*** Opening Stored data ***
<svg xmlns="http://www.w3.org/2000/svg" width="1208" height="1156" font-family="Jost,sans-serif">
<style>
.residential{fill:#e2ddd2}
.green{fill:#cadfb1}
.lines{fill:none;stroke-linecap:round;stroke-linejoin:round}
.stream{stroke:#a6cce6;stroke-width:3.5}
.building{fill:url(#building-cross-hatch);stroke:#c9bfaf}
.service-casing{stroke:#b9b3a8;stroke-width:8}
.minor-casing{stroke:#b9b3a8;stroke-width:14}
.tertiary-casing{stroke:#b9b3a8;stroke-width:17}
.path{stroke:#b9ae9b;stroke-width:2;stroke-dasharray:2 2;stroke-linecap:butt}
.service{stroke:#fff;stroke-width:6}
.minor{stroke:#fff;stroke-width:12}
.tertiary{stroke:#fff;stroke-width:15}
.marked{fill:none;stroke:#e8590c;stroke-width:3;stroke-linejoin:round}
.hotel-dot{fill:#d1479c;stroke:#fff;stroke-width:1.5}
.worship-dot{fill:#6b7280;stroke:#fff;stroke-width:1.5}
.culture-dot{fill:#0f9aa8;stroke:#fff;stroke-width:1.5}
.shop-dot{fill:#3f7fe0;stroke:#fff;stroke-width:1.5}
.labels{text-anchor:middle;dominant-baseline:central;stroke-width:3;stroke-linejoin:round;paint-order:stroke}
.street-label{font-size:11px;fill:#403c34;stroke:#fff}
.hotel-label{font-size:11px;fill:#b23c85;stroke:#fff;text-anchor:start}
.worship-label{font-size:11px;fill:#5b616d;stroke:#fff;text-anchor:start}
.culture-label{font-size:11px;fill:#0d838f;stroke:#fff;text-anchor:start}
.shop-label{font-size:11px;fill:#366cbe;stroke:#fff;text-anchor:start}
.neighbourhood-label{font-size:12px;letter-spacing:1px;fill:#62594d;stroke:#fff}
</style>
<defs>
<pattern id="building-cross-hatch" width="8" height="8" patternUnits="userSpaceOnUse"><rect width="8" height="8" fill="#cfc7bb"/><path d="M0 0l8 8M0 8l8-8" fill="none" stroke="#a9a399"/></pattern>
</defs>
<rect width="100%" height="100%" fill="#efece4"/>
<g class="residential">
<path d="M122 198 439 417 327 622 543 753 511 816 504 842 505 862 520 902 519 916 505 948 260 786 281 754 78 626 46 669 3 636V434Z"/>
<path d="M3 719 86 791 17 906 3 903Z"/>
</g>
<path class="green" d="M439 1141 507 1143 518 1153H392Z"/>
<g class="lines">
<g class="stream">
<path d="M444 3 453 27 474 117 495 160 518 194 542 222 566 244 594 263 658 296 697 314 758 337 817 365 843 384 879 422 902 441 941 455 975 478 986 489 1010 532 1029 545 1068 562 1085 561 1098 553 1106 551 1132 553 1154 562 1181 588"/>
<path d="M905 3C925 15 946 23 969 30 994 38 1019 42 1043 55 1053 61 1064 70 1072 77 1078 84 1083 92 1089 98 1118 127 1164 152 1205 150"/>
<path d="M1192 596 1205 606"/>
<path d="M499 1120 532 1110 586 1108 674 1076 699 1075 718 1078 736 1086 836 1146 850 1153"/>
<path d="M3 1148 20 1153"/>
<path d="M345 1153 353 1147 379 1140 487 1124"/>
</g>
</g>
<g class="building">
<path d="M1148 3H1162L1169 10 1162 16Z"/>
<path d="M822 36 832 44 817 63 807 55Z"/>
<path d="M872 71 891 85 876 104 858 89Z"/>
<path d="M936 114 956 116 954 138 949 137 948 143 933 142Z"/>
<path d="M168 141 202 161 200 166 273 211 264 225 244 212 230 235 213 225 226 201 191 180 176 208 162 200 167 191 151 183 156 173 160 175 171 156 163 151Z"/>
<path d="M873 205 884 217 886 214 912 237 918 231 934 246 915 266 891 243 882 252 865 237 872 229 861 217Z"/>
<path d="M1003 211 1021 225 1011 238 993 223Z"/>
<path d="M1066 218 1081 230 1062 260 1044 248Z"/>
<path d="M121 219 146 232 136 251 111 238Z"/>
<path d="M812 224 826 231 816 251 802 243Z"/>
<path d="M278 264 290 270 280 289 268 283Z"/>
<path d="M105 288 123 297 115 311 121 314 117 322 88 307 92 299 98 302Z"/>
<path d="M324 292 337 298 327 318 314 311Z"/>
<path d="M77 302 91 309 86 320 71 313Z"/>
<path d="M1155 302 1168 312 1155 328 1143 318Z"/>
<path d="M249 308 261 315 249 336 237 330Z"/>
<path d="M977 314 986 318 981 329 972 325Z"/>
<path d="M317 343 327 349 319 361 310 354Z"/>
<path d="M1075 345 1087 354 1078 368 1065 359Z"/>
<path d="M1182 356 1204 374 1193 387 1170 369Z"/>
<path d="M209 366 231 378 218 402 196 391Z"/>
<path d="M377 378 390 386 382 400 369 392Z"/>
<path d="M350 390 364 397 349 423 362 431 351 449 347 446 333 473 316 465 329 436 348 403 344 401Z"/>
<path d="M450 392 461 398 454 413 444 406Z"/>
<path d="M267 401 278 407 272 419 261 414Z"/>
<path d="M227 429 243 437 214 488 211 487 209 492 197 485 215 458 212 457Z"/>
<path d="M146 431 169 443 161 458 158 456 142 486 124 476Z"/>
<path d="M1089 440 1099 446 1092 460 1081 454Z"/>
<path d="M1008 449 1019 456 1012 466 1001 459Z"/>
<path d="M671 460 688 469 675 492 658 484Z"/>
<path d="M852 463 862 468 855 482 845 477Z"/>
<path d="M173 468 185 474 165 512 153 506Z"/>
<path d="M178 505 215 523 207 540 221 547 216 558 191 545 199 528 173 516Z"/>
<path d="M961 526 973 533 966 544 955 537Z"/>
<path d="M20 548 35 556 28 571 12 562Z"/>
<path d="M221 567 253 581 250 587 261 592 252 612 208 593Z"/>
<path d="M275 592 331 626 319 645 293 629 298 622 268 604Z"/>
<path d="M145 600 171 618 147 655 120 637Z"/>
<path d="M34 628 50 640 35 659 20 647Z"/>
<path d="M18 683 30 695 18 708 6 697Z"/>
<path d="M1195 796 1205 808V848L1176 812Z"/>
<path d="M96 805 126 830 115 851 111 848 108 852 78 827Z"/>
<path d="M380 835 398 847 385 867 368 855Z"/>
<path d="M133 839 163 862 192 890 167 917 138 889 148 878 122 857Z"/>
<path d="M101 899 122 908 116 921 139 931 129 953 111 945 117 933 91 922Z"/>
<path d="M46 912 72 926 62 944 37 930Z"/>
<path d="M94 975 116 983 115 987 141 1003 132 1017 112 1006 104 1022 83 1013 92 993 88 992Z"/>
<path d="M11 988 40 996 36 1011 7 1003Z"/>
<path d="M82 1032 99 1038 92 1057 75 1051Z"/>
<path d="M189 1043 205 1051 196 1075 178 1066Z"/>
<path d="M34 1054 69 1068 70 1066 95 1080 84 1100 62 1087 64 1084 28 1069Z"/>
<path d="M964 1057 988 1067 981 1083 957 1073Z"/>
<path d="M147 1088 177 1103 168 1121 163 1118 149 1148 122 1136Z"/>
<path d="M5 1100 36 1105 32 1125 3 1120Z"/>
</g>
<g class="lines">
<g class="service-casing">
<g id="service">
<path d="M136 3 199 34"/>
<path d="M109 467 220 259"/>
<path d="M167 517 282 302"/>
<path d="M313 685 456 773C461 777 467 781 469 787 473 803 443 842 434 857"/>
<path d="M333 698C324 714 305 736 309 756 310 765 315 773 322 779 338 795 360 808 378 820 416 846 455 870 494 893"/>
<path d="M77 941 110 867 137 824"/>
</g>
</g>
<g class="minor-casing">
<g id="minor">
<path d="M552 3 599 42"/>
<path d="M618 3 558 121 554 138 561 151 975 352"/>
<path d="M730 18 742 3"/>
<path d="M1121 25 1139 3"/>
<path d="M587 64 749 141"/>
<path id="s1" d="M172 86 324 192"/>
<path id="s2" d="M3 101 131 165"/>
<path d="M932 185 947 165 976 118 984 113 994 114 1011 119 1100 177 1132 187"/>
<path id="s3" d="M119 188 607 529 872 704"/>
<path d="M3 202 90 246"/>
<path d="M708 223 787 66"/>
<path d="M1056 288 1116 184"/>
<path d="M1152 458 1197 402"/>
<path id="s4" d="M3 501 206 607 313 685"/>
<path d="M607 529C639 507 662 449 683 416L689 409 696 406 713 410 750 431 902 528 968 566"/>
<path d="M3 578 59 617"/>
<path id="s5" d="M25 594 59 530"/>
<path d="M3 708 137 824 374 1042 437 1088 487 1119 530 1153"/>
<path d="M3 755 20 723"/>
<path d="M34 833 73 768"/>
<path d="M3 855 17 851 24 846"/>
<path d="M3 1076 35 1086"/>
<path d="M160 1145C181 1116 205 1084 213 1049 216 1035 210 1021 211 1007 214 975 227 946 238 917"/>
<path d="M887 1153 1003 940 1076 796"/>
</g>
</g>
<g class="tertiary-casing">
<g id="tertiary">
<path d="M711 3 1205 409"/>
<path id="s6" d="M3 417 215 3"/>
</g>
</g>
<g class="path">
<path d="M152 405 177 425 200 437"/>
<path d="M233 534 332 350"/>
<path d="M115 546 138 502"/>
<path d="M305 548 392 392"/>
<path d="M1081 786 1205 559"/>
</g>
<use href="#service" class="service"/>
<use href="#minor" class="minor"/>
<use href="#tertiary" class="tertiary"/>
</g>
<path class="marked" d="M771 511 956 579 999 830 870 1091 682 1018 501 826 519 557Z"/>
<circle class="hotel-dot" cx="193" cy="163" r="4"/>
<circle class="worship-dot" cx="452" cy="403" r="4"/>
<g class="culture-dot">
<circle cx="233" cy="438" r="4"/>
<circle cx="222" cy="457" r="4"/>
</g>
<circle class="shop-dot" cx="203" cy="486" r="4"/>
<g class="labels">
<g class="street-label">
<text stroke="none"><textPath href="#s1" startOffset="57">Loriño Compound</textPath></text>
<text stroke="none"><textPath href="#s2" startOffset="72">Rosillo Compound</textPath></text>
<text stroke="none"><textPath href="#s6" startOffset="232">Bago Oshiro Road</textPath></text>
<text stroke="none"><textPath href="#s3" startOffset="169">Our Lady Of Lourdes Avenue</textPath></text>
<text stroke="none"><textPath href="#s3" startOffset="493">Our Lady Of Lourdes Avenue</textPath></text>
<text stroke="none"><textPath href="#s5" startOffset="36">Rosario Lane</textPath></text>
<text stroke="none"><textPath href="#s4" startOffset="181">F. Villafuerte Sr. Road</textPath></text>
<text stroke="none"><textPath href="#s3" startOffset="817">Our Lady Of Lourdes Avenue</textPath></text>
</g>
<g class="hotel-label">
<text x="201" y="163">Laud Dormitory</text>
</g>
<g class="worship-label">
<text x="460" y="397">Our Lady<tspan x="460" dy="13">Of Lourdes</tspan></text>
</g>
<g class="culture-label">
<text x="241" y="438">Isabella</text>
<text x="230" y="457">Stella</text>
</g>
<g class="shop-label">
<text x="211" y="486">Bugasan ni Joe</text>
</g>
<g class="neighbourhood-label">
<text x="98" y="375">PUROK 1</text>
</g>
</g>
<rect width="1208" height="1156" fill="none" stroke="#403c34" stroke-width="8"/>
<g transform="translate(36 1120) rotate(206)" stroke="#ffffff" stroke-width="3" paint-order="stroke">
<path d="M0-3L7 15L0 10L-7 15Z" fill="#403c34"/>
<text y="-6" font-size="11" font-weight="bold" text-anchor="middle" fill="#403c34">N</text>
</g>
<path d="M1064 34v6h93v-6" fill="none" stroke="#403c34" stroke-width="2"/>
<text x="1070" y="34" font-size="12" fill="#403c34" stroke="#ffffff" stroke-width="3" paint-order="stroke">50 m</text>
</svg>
*** Closing Stored data ***
Task directions: Return every line above where "linecap" appears.

Your solution:
.lines{fill:none;stroke-linecap:round;stroke-linejoin:round}
.path{stroke:#b9ae9b;stroke-width:2;stroke-dasharray:2 2;stroke-linecap:butt}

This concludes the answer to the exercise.